Comparison of Starch, Glycogen, and Cellulose

     Overall, understanding the structure of carbohydrates is fundamental to biochemistry because carbohydrates play essential roles not only as energy sources but also in modulating protein function, enzyme specificity, and cell signaling. Many proteins, especially those on the cell surface or secreted, are glycoproteins—proteins covalently bonded to carbohydrate chains—which influence protein folding, stability, solubility, and recognition by other molecules. Enzymes such as glycosidases and glycosyltransferases are highly specific for the stereochemistry and linkage types of carbohydrates (e.g., α-1,4 vs. β-1,4), meaning even small structural differences can dramatically affect catalytic activity or substrate binding.

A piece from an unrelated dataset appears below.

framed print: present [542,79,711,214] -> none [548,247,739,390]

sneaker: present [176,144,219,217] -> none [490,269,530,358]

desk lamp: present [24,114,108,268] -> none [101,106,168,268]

Carbohydrate structures also determine how immune cells distinguish self from non-self, how pathogens attach to host tissues, and how hormones like insulin regulate glucose uptake. In biotechnology and drug development, understanding carbohydrate structure is key for designing enzyme inhibitors, vaccines, and glycoengineered therapeutics. Therefore, mastering carbohydrate chemistry is not only about memorizing sugars—it's about unlocking how biological systems recognize, regulate, and respond to one another at the molecular level.